● **ASSIGNMENT**
Which lines of the data contain the string "recorded"? Show each of them.

● **MATERIAL SUPPLIED**

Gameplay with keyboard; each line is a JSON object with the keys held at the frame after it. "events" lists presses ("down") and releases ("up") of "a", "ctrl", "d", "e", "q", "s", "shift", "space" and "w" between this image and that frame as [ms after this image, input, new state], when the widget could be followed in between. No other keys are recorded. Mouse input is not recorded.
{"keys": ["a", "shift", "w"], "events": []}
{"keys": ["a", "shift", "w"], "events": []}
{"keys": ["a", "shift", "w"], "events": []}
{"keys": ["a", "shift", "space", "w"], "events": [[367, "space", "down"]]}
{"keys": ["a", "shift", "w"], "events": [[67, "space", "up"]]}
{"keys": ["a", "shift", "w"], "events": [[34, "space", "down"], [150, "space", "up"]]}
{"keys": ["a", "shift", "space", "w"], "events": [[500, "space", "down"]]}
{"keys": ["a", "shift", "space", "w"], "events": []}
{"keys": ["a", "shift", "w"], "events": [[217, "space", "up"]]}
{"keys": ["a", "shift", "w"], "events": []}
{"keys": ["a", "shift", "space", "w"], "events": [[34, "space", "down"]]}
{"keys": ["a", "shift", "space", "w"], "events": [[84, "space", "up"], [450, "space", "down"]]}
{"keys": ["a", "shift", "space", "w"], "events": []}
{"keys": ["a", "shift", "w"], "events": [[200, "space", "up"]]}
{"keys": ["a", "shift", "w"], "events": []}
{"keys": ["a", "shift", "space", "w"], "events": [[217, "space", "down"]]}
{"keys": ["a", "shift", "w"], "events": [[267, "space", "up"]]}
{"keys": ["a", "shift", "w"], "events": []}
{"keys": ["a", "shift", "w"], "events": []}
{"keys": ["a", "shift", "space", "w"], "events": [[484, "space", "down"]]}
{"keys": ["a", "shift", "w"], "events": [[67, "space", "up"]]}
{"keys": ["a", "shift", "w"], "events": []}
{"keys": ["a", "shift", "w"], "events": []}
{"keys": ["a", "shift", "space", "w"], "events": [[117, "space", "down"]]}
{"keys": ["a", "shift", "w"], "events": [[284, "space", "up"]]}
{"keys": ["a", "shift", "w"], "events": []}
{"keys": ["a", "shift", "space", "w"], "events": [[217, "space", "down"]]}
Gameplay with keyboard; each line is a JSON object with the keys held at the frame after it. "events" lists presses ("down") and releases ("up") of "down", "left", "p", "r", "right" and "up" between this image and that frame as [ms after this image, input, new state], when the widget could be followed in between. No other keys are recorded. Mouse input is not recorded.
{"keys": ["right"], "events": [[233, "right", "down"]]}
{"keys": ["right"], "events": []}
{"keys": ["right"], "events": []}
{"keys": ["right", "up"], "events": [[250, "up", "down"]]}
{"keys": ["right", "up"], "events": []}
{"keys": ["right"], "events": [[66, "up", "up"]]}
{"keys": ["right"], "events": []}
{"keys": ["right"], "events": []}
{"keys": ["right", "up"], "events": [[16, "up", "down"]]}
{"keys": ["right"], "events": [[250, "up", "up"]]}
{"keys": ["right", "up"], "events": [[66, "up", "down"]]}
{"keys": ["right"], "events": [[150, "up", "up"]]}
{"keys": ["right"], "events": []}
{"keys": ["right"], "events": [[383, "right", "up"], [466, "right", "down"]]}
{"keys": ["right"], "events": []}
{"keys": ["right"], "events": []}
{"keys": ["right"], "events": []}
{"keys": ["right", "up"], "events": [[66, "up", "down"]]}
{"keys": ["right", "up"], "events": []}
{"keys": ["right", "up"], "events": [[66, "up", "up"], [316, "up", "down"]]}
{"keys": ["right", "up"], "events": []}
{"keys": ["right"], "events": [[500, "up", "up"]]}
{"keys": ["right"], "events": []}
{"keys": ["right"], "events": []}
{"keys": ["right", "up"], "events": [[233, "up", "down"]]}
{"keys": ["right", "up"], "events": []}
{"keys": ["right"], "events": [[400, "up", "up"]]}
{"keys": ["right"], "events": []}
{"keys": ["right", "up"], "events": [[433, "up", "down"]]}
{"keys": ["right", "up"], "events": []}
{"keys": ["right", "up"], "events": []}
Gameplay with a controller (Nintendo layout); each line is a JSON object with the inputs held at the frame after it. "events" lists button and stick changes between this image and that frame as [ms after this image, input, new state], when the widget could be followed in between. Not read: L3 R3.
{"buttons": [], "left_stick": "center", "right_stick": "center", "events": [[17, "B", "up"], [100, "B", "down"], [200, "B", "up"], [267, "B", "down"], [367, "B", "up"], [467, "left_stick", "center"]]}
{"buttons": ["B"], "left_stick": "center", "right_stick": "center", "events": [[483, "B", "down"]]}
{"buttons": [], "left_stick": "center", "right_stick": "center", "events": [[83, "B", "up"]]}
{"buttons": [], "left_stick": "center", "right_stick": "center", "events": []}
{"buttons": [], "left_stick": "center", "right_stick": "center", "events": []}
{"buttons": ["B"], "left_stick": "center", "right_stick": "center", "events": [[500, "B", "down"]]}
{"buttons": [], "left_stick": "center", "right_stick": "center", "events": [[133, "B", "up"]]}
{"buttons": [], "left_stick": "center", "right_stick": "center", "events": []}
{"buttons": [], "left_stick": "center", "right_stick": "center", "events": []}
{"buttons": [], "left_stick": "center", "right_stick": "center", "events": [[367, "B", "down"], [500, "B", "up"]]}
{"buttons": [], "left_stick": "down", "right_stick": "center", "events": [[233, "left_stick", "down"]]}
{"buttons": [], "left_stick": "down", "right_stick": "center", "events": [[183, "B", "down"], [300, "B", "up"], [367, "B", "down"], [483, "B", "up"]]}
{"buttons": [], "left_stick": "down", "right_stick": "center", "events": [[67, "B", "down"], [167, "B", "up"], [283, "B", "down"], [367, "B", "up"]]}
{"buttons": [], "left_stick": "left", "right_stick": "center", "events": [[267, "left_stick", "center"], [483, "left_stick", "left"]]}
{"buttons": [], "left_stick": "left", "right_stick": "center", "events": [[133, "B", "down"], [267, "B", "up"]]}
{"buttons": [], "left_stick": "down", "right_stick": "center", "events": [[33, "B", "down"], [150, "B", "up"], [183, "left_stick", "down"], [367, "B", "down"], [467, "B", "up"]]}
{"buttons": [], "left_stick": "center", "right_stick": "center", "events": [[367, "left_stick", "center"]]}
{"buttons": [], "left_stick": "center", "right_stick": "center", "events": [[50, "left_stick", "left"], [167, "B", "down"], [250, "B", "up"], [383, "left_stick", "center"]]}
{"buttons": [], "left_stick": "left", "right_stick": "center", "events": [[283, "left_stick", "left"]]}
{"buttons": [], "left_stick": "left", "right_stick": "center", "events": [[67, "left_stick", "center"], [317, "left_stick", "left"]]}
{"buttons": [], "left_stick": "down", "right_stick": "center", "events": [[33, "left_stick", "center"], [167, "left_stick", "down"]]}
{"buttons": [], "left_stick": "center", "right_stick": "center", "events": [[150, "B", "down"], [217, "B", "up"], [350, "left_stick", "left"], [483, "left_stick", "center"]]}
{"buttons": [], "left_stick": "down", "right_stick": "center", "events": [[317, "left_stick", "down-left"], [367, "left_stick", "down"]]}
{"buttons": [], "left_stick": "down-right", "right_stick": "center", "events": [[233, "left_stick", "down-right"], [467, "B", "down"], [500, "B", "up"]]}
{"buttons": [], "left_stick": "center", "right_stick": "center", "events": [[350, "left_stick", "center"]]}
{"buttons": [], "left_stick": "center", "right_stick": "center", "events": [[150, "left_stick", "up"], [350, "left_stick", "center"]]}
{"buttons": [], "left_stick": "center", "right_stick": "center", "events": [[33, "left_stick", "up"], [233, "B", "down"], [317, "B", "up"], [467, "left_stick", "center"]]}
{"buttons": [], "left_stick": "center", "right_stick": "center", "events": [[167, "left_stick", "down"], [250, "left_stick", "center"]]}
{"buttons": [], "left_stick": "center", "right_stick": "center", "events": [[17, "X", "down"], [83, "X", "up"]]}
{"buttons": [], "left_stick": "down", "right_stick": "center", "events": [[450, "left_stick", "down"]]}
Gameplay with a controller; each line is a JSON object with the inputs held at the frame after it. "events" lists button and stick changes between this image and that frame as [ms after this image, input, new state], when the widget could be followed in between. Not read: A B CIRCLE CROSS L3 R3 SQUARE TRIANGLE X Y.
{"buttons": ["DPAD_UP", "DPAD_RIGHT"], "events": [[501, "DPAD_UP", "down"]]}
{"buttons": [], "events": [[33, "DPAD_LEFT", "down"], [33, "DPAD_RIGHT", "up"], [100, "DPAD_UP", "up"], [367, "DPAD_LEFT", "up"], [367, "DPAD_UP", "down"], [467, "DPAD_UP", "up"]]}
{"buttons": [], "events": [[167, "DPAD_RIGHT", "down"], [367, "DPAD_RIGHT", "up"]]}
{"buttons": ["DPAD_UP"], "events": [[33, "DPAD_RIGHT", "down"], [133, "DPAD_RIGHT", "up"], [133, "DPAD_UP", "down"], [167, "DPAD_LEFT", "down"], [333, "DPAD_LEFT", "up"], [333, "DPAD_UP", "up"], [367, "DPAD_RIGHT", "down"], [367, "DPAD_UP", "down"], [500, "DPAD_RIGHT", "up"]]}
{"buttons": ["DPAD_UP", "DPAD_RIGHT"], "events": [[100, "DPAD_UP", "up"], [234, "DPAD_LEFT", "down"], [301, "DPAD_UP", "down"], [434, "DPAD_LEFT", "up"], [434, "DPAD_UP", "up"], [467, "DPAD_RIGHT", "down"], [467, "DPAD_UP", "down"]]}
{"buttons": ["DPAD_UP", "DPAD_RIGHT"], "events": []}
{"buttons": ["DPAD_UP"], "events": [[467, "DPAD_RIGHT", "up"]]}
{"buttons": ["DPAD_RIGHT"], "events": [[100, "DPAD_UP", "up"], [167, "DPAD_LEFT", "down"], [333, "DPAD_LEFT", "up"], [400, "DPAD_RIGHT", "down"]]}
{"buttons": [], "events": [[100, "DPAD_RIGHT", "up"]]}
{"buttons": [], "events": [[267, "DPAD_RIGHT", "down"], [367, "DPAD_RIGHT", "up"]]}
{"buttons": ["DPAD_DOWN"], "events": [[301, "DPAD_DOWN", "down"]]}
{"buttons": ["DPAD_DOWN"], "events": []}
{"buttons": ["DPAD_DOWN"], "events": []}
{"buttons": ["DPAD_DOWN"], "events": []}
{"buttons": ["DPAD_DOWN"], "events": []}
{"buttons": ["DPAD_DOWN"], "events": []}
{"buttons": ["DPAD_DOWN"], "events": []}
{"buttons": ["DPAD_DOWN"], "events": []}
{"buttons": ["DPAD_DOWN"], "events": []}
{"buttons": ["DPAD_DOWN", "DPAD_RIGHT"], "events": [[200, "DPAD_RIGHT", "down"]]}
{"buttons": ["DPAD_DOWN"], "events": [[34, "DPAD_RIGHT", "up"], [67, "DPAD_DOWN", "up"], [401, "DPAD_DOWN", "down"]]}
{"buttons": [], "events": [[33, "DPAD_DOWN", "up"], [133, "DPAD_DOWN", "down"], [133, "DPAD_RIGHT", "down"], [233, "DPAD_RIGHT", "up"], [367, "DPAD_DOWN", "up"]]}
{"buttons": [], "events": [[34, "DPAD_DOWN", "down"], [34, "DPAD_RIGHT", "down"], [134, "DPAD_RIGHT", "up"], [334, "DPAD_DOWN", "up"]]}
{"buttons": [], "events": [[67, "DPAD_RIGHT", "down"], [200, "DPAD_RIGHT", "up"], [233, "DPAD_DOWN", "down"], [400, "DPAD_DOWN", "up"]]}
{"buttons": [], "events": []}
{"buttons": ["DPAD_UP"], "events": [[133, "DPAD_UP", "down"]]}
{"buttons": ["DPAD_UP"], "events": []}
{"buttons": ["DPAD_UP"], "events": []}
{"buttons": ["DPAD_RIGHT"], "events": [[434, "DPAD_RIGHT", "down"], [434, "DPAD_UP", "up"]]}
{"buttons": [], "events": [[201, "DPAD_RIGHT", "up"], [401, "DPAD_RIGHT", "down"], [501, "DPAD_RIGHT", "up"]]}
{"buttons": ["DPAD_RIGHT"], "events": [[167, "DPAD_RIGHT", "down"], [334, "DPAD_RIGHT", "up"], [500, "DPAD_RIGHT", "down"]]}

● **ANSWER TO THIS EXERCISE**
Gameplay with keyboard; each line is a JSON object with the keys held at the frame after it. "events" lists presses ("down") and releases ("up") of "a", "ctrl", "d", "e", "q", "s", "shift", "space" and "w" between this image and that frame as [ms after this image, input, new state], when the widget could be followed in between. No other keys are recorded. Mouse input is not recorded.
Gameplay with keyboard; each line is a JSON object with the keys held at the frame after it. "events" lists presses ("down") and releases ("up") of "down", "left", "p", "r", "right" and "up" between this image and that frame as [ms after this image, input, new state], when the widget could be followed in between. No other keys are recorded. Mouse input is not recorded.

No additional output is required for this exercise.